Während ich so nachdachte, zog ich meinen langen, dunkelbraunen Mantel enger um mich, da mich der kalte Novemberwind frösteln ließ. Nun stand ich vor dem wundervollen, imposanten Gebäude, dass so unendlich viel uraltes und neues Wissen barg, welches ich noch nicht für mich entdecken konnte.
Doch wie viel mehr könnte ich mit diesem Wissen bewirken, wenn ich eine geeignetere Ausstattung hätte? Wenn ich nicht im Kerzenschein operieren müsste mit der Angst, dass nicht schnell genug eine Neue angezündet werden würde und der Mensch schutzlos vor mir liegen würde, da er mir vertraut hatte. In einem solchen Moment wurden mir nicht einmal die neusten Kenntnisse der menschlichen Anatomie helfen, welche ich einst studiert hatte. Ich liebte meinen Beruf, nein meine Berufung anderen zu helfen, aber genau bei solchen Gedanken wurde mir wieder Bewusst, wie viel Risiko es doch mit sich brachte.

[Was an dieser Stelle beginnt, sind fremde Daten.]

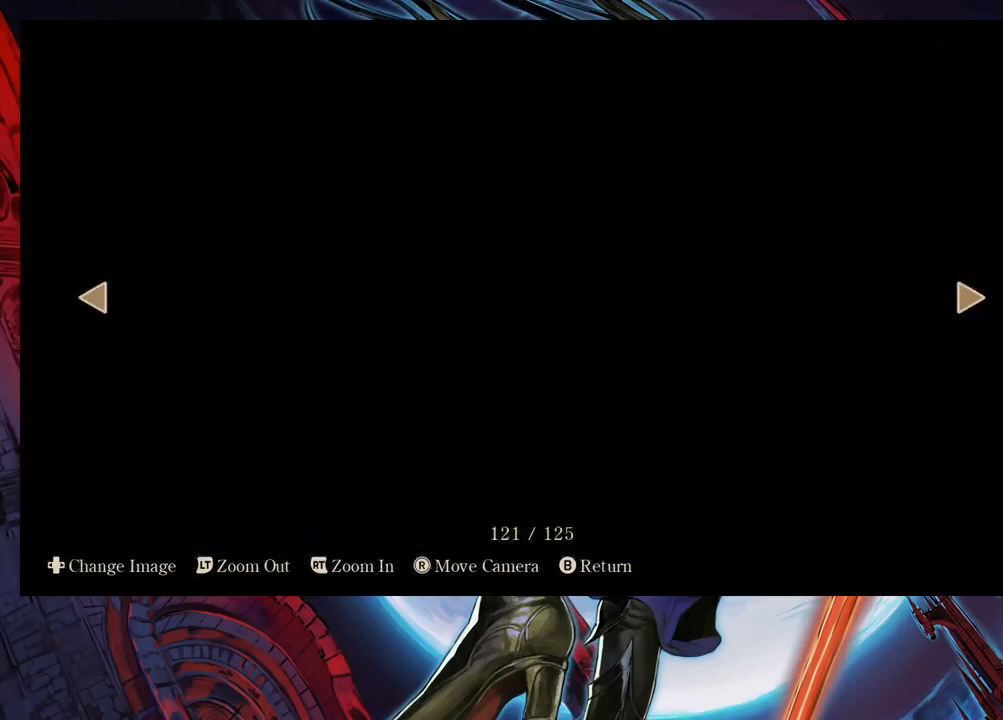
{"buttons": [], "left_stick": "center", "right_stick": "center", "events": []}
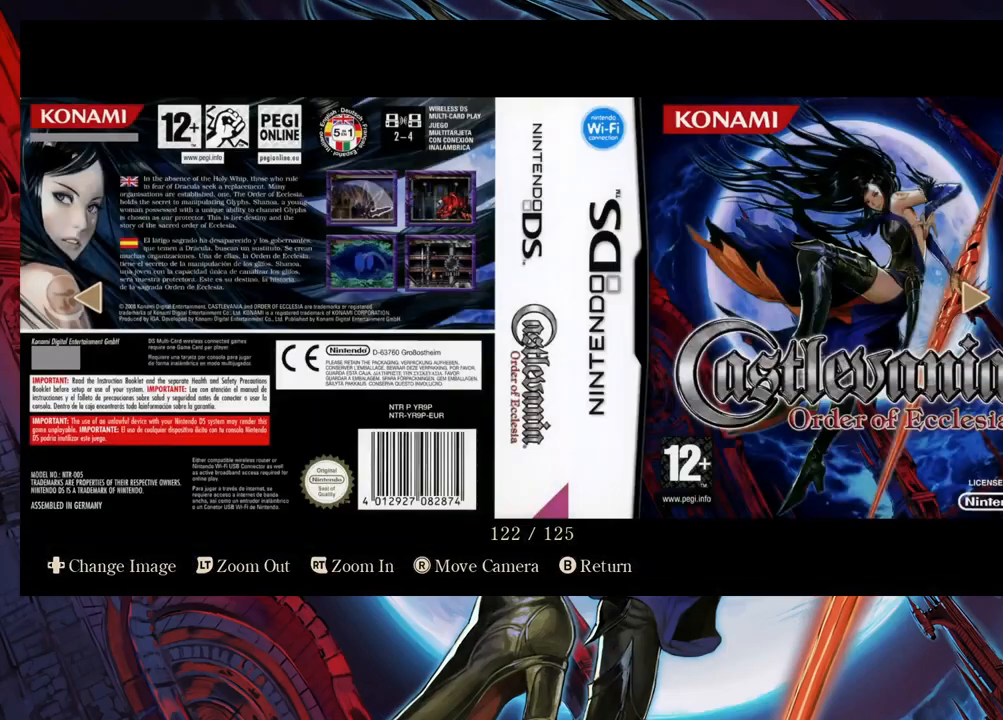
{"buttons": [], "left_stick": "center", "right_stick": "center", "events": []}
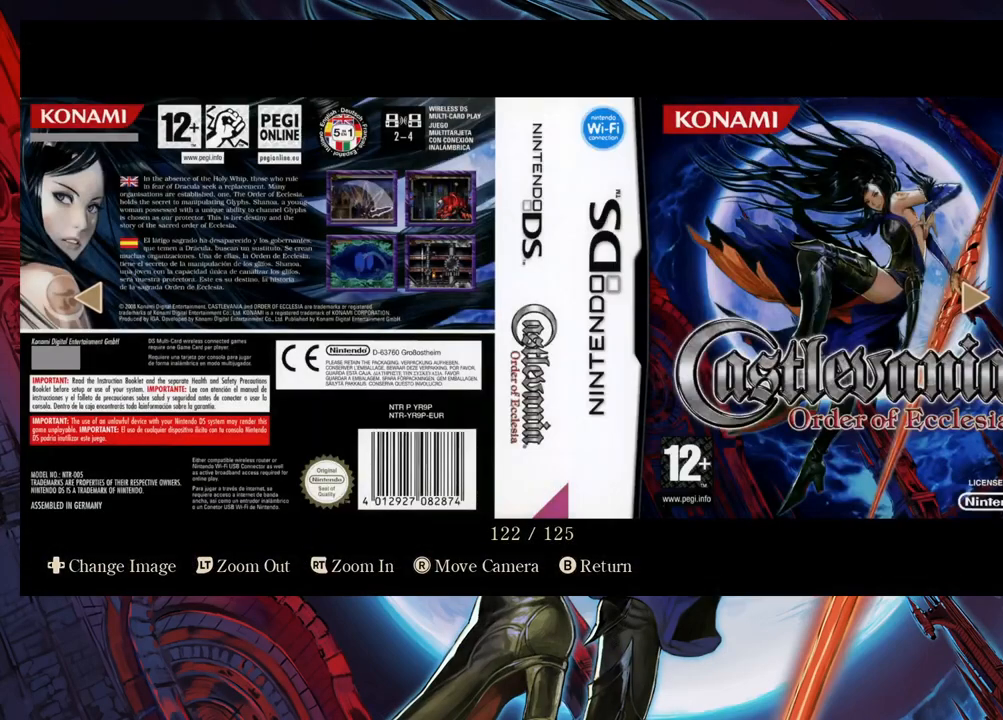
{"buttons": [], "left_stick": "center", "right_stick": "center", "events": []}
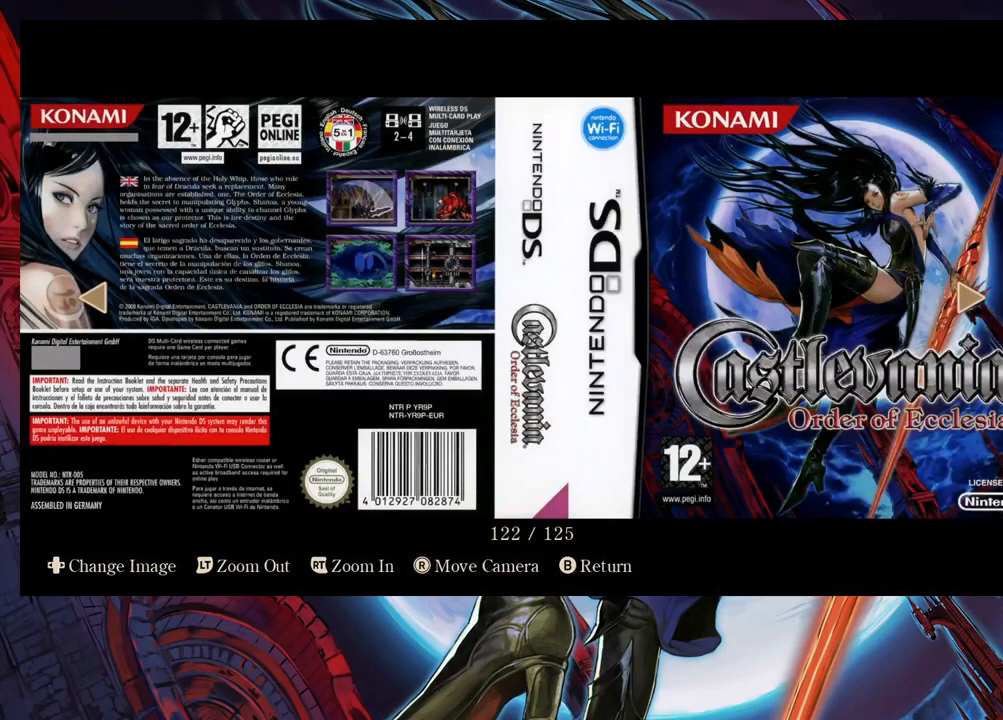
{"buttons": [], "left_stick": "center", "right_stick": "center", "events": []}
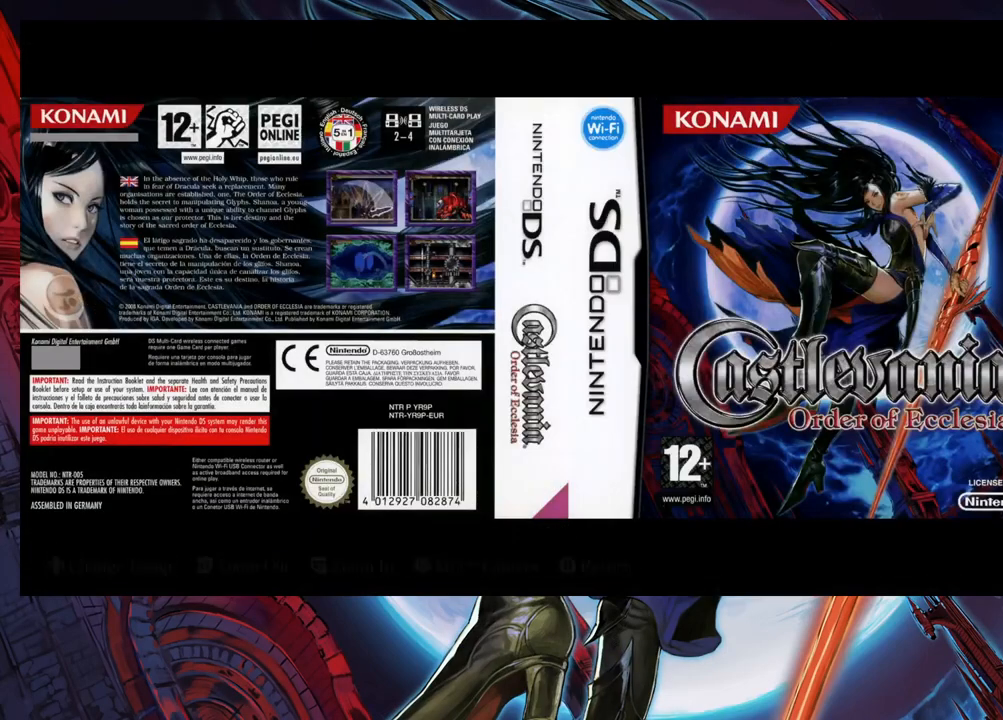
{"buttons": [], "left_stick": "center", "right_stick": "center", "events": []}
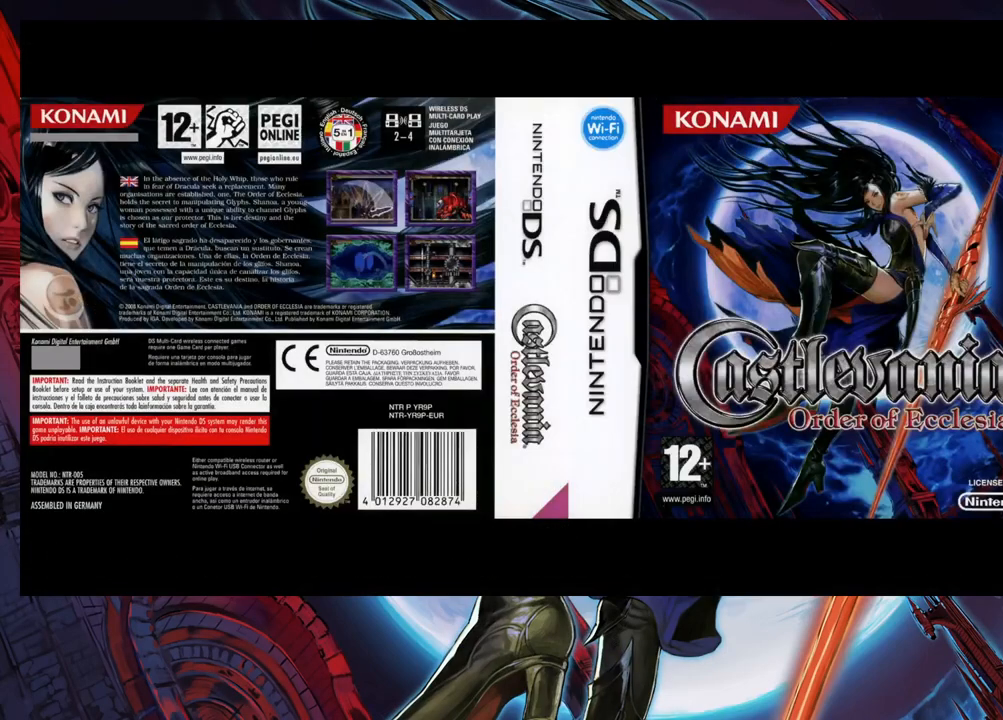
{"buttons": [], "left_stick": "center", "right_stick": "center", "events": []}
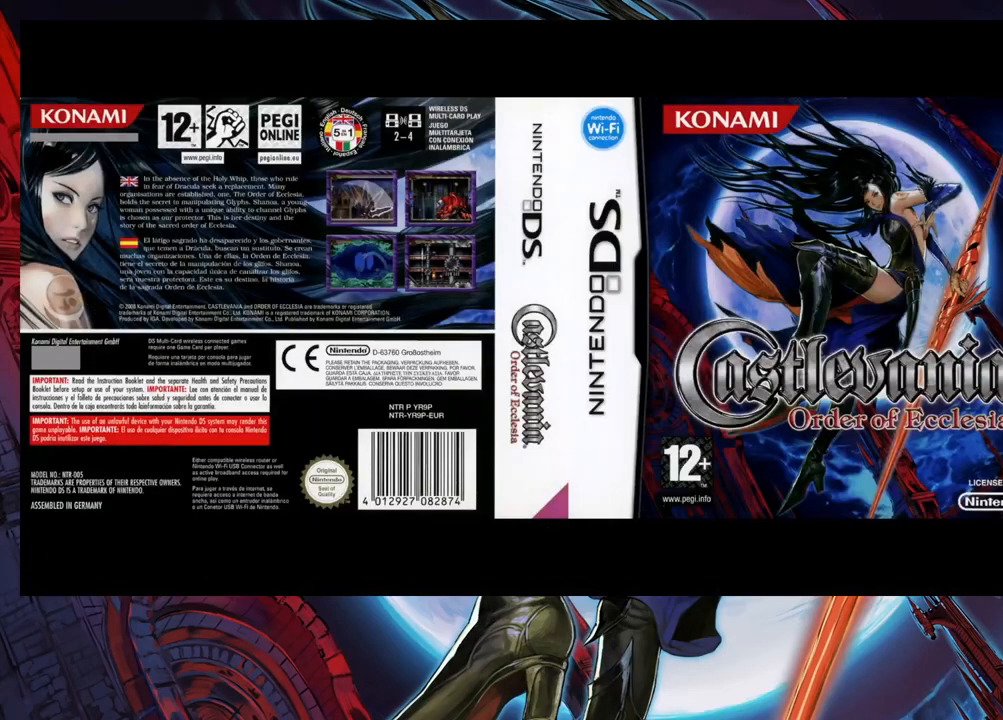
{"buttons": [], "left_stick": "center", "right_stick": "center", "events": []}
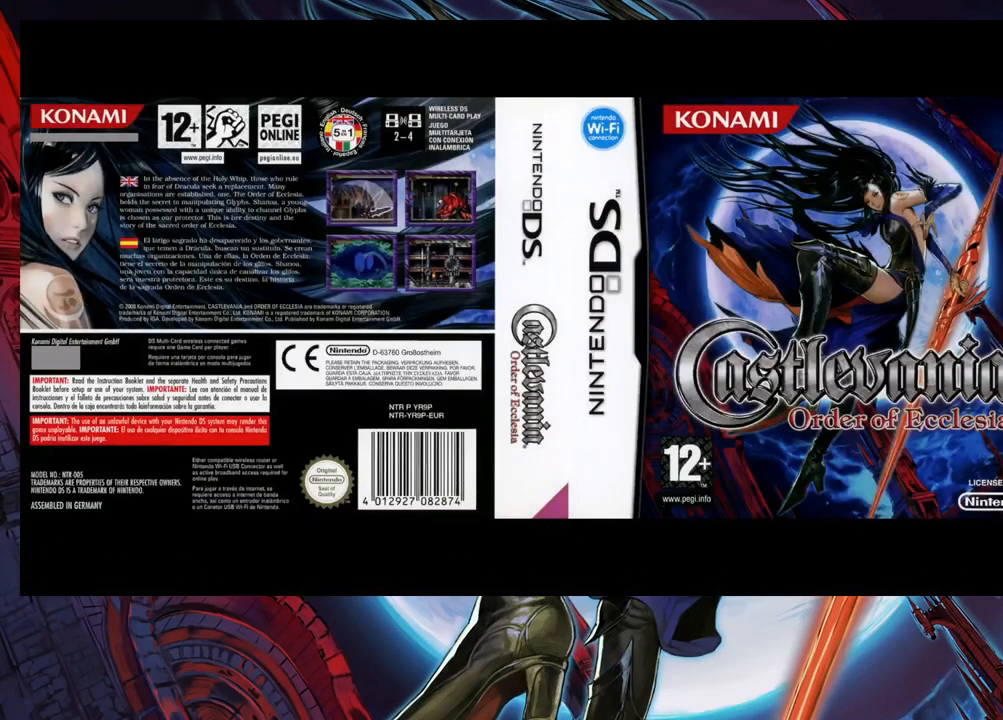
{"buttons": [], "left_stick": "center", "right_stick": "center", "events": []}
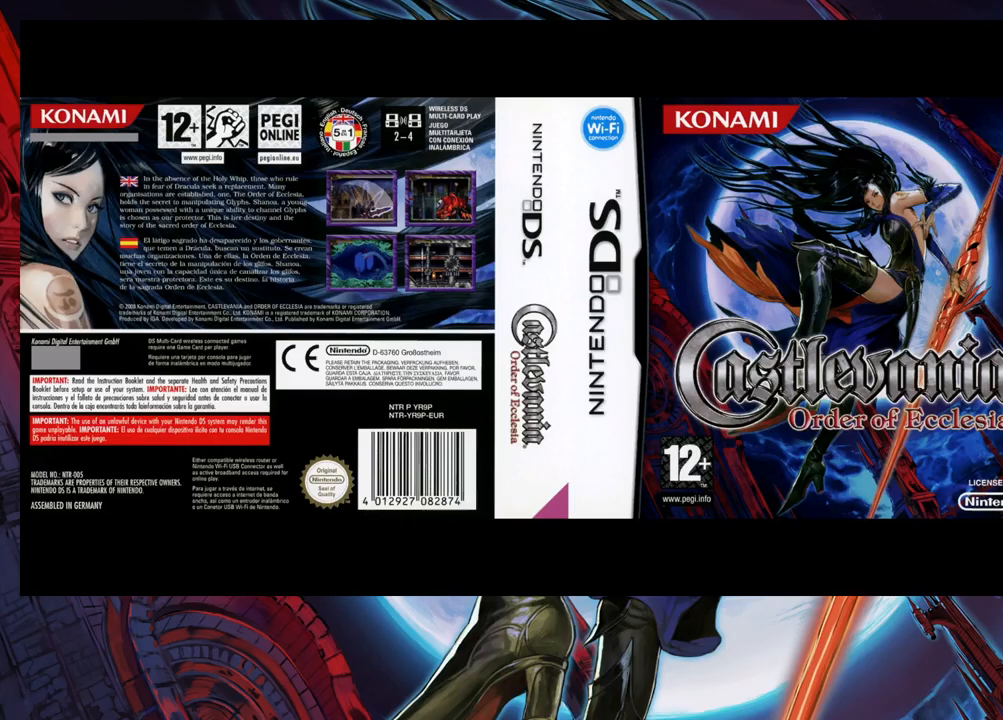
{"buttons": [], "left_stick": "center", "right_stick": "center", "events": [[233, "left_stick", "right"], [417, "left_stick", "center"]]}
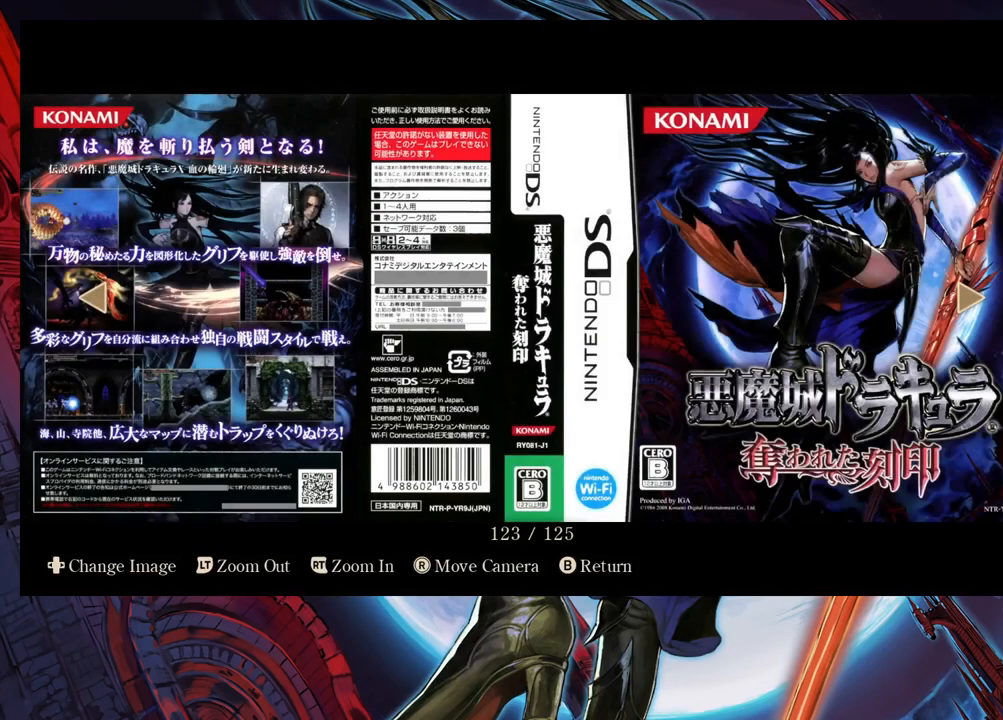
{"buttons": [], "left_stick": "center", "right_stick": "center", "events": []}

Da wurde ich dann doch aus meinen Gedanken geholt, als eine heftige Windböhe an mir vorbeizog und das nasse Laub um mich herum hoch schleuderte, sodass es kunstvolle Tänze vollführte, für die sonst niemand ein Auge zu haben schien. Mit klammen Fingern holte ich ungeschickt die goldene Taschenuhr meines Vaters aus der Tasche meiner sandfarbenen Weste und klappte sie mit einer Bewegung meiner rechten Hand auf, um zu schauen ob ich es noch pünktlich zum Schichtwelchsel schaffen würde da zu sein. Dabei rutschte mir eine meiner dunkelblonden Haarsträhnen in die Augen, die ich jedoch schnellstmöglich aus meinem Gesicht strich.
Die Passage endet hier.